Louisiana Code of Criminal Procedure 905.2 – Sentencing hearing; procedure and evidence; jury instructions
Terms Used In Louisiana Code of Criminal Procedure 905.2
- Conviction: A judgement of guilt against a criminal defendant.
- Defendant: In a civil suit, the person complained against; in a criminal case, the person accused of the crime.
- Evidence: Information presented in testimony or in documents that is used to persuade the fact finder (judge or jury) to decide the case for one side or the other.
- Impeachment: (1) The process of calling something into question, as in "impeaching the testimony of a witness." (2) The constitutional process whereby the House of Representatives may "impeach" (accuse of misconduct) high officers of the federal government for trial in the Senate.
- Testify: Answer questions in court.
- Testimony: Evidence presented orally by witnesses during trials or before grand juries.
- Trial: A hearing that takes place when the defendant pleads "not guilty" and witnesses are required to come to court to give evidence.

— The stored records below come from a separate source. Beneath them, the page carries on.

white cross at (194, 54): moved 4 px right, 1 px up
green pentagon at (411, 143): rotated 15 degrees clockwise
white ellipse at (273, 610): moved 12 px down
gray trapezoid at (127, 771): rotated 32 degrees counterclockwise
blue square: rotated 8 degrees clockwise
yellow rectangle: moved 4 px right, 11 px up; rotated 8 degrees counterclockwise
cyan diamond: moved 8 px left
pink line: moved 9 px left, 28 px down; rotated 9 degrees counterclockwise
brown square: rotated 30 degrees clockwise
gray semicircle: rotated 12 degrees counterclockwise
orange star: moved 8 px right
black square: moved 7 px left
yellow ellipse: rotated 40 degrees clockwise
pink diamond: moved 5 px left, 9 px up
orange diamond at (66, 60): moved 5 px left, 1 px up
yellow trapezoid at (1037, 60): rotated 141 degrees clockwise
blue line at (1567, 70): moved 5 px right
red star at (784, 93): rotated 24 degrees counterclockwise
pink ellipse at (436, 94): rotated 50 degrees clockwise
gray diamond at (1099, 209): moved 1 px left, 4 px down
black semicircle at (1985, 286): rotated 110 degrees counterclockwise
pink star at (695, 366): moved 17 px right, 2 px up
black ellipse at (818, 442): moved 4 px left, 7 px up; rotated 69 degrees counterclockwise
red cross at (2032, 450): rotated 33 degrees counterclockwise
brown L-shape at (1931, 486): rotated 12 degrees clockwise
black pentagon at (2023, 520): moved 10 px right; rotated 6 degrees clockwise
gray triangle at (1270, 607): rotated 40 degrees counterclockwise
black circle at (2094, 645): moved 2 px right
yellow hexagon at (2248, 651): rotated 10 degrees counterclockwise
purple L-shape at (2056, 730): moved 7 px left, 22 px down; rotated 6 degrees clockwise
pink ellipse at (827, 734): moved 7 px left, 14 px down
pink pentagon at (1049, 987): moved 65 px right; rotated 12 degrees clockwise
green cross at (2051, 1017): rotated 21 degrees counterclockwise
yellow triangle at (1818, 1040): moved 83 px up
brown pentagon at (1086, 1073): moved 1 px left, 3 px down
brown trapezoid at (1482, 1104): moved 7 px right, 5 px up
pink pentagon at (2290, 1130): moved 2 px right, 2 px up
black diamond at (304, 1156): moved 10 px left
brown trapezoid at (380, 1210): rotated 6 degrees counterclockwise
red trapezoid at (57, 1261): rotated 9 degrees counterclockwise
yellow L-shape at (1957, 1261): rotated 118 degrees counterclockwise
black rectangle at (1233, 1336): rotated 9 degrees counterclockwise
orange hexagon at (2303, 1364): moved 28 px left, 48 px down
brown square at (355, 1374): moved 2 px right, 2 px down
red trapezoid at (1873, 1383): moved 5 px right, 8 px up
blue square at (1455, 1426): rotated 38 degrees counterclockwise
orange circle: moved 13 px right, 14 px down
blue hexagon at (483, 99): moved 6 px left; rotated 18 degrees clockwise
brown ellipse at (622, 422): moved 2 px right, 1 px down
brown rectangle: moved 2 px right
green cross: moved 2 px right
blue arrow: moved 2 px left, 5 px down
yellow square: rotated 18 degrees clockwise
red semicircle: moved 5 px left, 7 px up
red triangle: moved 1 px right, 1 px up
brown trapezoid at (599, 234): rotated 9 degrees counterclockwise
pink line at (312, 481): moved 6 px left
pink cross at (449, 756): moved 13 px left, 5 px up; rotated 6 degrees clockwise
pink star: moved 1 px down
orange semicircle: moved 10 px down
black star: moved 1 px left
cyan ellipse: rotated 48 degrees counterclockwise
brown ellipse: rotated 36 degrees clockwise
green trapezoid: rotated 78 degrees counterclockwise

A. The sentencing hearing shall focus on the circumstances of the offense, the character and propensities of the offender, and the victim, and the impact that the crime has had on the victim, family members, friends, and associates. The victim or his family members, friends, and associates may decline the right to testify but, after testifying for the state, shall be subject to cross-examination. The hearing shall be conducted according to the rules of evidence. Evidence relative to aggravating or mitigating circumstances shall be relevant irrespective of whether the defendant places his character at issue. Insofar as applicable, the procedure shall be the same as that provided for trial in the Code of Criminal Procedure. The jury may consider any evidence offered at the trial on the issue of guilt. The defendant may testify in his own behalf. In the event of retrial, the defendant’s testimony shall not be admissible except for the purposes of impeachment.
B. Notwithstanding any provision to the contrary, the court shall instruct the jury that under the provisions of the state constitution, the governor is empowered to grant a reprieve, pardon, or commutation of sentence following conviction of a crime, and the governor may, in exercising such authority, commute or modify a sentence of life imprisonment without benefit of parole to a lesser sentence including the possibility of parole, and may commute a sentence of death to a lesser sentence of life imprisonment without benefit of parole. The court shall also instruct the jury that under this authority the governor may allow the release of an offender either by reducing a life imprisonment or death sentence to the time already served by the offender or by granting the offender a pardon. The defense may argue or present evidence to the jury on the frequency and extent of use by the governor of his authority. The provisions of this Paragraph shall not be construed to require that members of the Board of Pardons attend sentencing hearings for capital cases.
Added by Acts 1976, No. 694, §1. Acts 1993, No. 436, §1; Acts 1994, 3rd Ex. Sess., No. 14, §1; Acts 1995, No. 551, §1; Acts 1999, No. 783, §3, eff. Jan. 1, 2000; Acts 2001, No. 280, §1; Acts 2012, No. 106, §1.